Community Energy Policy in the UK

In May 2014 the Government granted approval for the Green Investment Bank (GIB) to expand its investment to include community renewable energy schemes. There is also support for Community Energy from a variety of schemes, including the Renewable Heat Initiative and Rural Community Energy Fund. However, the Government has made a number of policy reforms which threaten Community Energy. The Government reduced feed in tariffs, made regulations more complex and ended tax relief. These changes made it far harder to setup community energy projects. 


feed in tariffs (FITs)

The Feed in Tariff was introduced in 2010 and provides payment to individuals or groups who generate their own renewable energy in small-scale projects. It is a payment made for every kilowatt hour generated by a renewable energy system. This can be paid to almost any property owner, including homeowners, businesses or schools. The FIT has been gradually cut to control costs: 

  • In 2010, when the FIT was first introduced it paid 43.3p per kWh.

  • In 2012 it was cut to 12.92p per kWh.

  • In 2016 the FIT was reduced by a further 65% to just 4.39p per kWh (Mongoose Energy, 2016).
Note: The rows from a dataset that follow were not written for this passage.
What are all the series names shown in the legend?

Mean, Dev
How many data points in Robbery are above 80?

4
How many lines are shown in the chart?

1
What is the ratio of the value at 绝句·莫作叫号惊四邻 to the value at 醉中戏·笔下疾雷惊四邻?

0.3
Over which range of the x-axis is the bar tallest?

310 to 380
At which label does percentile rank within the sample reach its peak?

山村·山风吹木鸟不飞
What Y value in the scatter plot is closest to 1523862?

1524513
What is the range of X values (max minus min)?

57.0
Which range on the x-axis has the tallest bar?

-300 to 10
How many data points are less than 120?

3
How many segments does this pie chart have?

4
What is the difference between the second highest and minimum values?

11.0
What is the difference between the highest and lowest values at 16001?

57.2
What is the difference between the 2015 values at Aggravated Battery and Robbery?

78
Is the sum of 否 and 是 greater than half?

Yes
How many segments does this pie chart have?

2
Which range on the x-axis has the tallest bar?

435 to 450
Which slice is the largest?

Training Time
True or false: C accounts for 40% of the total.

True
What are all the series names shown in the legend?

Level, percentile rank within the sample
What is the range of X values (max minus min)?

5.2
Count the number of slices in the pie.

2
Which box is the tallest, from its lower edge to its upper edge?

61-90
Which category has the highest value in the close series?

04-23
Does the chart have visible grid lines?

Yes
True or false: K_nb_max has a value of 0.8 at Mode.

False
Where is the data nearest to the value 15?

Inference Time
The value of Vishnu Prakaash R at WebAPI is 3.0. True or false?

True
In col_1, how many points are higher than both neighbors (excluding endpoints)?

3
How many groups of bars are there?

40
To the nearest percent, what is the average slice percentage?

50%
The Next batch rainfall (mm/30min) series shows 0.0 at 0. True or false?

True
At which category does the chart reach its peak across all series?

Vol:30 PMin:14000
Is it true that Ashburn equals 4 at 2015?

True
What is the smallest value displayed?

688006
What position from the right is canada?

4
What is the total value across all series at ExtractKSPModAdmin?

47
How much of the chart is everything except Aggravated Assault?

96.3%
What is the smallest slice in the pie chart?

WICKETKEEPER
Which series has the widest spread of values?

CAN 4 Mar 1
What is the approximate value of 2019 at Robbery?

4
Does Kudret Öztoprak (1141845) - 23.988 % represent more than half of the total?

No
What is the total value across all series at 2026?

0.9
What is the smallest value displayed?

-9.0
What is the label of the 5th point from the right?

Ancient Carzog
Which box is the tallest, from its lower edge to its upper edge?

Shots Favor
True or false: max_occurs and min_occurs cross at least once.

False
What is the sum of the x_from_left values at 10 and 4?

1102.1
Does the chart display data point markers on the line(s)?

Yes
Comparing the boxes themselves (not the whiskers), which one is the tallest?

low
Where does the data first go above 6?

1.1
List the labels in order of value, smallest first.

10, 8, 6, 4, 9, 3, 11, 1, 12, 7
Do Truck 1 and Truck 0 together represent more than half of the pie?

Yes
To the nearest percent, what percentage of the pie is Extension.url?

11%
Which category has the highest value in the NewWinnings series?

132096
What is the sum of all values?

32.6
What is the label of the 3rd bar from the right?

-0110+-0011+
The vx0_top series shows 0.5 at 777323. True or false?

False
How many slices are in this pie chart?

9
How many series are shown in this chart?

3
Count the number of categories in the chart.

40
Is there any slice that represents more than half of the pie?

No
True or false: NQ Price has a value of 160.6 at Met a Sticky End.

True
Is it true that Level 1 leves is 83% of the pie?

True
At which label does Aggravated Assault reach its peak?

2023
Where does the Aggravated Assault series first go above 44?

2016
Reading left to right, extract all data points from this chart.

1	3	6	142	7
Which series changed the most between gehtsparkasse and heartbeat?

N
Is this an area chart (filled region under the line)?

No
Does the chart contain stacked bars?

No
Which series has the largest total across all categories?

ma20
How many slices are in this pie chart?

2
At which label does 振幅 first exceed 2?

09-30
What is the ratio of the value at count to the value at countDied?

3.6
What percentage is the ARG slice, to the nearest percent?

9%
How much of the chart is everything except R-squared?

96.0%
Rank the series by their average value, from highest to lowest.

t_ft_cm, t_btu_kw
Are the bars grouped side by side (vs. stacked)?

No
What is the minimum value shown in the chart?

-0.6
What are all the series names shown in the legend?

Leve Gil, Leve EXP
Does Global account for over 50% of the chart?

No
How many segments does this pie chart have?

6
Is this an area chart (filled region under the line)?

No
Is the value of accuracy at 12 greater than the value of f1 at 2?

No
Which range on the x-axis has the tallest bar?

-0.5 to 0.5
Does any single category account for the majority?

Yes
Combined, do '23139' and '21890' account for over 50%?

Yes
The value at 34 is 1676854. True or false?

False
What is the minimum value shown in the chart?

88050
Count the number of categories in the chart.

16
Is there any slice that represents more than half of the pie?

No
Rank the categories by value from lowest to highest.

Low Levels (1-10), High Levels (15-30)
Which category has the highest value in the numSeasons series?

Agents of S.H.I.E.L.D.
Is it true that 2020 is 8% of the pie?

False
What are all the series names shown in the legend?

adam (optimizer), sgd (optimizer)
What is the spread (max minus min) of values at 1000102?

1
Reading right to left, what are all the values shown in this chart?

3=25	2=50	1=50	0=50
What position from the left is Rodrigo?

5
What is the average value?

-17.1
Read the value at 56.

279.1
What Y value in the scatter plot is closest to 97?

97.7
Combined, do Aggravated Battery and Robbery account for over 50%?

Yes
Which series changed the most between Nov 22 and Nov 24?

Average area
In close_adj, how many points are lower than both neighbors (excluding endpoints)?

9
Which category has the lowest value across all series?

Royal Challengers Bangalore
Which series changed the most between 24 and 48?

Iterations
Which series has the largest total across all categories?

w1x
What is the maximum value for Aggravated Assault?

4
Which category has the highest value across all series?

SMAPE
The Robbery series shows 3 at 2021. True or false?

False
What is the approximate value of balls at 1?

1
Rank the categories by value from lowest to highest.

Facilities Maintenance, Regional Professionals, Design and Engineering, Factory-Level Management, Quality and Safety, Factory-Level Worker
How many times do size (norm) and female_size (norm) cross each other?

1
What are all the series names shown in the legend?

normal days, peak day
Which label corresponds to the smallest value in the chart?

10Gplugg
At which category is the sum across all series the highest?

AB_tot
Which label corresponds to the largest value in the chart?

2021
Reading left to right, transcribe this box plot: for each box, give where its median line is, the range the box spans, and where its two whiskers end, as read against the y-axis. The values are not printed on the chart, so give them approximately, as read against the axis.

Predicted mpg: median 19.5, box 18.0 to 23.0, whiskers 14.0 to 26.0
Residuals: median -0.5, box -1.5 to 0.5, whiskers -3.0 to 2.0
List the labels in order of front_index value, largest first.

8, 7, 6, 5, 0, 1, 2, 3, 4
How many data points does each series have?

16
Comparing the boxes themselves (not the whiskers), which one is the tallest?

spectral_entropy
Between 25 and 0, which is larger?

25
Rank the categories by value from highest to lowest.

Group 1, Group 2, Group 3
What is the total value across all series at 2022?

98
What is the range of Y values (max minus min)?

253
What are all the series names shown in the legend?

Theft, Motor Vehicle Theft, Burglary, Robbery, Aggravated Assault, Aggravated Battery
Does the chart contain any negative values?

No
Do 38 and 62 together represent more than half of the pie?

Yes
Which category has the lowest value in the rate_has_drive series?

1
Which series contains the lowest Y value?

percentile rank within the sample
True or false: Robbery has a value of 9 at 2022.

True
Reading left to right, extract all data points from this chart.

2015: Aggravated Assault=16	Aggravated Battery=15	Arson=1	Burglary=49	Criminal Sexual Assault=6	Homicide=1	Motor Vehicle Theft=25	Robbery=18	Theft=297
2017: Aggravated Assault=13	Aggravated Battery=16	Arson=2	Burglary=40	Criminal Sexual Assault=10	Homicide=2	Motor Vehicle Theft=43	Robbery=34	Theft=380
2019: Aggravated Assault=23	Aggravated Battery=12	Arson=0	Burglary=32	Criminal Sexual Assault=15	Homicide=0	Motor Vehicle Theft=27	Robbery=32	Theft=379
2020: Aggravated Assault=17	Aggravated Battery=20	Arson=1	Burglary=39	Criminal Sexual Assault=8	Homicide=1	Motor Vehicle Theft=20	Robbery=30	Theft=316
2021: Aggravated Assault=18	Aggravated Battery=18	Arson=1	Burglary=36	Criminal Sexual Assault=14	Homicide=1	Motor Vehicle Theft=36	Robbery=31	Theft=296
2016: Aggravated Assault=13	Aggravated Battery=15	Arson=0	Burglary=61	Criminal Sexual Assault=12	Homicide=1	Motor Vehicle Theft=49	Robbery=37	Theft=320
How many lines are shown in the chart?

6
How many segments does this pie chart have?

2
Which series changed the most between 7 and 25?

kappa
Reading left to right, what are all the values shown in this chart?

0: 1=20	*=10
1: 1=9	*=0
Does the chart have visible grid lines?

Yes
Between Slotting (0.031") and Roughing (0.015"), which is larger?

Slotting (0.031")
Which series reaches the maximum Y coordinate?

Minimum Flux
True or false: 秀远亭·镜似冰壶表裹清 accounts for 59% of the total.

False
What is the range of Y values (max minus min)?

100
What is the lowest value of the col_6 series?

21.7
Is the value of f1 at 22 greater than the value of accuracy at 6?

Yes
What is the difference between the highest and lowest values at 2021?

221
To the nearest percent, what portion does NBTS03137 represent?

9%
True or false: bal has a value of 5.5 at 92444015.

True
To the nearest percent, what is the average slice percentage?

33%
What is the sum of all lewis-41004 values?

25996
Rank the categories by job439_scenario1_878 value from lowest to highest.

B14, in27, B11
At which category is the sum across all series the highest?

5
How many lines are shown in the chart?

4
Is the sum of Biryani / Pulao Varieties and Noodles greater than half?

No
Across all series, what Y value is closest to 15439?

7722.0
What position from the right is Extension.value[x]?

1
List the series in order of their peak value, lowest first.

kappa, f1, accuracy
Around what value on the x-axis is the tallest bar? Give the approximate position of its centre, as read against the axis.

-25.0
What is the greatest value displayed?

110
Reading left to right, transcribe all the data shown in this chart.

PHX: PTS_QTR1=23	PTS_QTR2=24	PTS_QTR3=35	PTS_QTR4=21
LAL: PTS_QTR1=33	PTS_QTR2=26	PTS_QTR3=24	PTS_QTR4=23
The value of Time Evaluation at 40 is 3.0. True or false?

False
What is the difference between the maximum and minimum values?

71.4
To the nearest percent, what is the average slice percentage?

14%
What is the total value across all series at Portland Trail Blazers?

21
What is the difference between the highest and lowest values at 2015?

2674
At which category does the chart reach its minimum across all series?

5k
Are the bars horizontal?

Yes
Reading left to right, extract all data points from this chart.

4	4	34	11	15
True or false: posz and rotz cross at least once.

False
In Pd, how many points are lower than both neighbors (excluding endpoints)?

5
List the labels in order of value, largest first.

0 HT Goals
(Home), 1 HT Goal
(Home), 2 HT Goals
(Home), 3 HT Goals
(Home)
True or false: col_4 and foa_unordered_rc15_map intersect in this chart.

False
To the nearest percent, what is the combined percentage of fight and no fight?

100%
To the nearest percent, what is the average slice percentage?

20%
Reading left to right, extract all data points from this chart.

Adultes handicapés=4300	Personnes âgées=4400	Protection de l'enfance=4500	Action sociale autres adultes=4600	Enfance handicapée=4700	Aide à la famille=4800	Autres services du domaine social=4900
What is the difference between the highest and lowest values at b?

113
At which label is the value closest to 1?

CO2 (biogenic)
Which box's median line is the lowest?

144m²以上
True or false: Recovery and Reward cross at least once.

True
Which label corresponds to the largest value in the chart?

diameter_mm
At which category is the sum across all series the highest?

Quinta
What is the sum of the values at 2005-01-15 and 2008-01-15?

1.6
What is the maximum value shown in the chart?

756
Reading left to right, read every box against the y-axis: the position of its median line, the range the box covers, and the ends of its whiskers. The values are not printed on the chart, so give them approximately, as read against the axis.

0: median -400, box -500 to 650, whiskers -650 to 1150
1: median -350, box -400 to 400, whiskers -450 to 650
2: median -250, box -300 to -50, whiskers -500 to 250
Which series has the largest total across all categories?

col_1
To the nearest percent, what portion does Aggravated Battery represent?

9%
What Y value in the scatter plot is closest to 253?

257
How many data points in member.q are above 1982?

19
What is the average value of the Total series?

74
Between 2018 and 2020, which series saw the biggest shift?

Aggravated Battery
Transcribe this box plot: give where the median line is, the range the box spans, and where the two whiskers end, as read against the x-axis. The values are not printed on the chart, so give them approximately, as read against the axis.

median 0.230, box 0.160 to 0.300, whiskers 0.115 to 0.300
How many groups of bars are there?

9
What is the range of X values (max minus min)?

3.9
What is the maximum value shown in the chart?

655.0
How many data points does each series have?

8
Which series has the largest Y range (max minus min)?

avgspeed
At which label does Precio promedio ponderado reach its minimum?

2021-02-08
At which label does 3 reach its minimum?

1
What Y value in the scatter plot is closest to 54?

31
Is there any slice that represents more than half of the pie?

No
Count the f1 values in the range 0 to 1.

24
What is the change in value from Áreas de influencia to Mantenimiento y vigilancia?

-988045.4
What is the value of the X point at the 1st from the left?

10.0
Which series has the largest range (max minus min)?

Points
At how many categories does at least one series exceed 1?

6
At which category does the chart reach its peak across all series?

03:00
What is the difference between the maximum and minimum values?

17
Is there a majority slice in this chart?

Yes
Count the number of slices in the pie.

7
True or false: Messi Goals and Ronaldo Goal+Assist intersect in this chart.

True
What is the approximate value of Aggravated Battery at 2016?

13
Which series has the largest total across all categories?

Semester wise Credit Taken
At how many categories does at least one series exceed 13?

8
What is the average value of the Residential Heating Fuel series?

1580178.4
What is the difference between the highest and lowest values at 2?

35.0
These drastic cuts made it harder to setup community energy projects. At the end of 2017, the Government announced that FITs would end in 2019 and subsequently confirmed that there would be no replacement. In particular, the Government’s decision to remove the export tariff, one aspect of the FIT, means that, as of April 2019 new community energy projects won’t be paid for the surplus power they generate that goes to the grid. In effect, they would be giving free electricity to the Big Six energy companies, who would sell it to other people.

After extensive lobbying, the Government announced in January 2019 that they would develop a mechanism to ensure that new community energy projects setup after the phase out of the FIT will still receive payment for electricity they export to the grid. However, the new mechanism is taking time to implement and likely won’t come into force until 2020, meaning we are currently in a period where new solar installations will not receive payment.



removal of tax relief

In November 2015, the Treasury announced that Community Energy projects would be excluded from the Enterprise Investment Scheme (EIS) which has been vital to the success of many community energy projects. They are also excluded from the Seed Enterprise Investment Scheme and Social Investment Tax Relief. Unfortunately, Community Energy projects were only given 5 weeks notice, as opposed to the 6 months they were previously promised.



In 2015, the Government introduced stricter rules on onshore wind energy. This change to the national planning guidelines includes a ban on new onshore wind projects, whether or not the local community is in favour. Furthermore, while the planning guidelines say that community ownership should be taken into account as a “material consideration” in planning decisions, in practice councils often fail to do this.


While this isn’t a recent change made by the government, the centralised nature of the UK energy system is a big problem for community energy projects. At the moment, regulations require community energy projects to sell the energy they generate to the grid, before buying it back at the market price. This means it is difficult for communities to use the energy that they generate locally.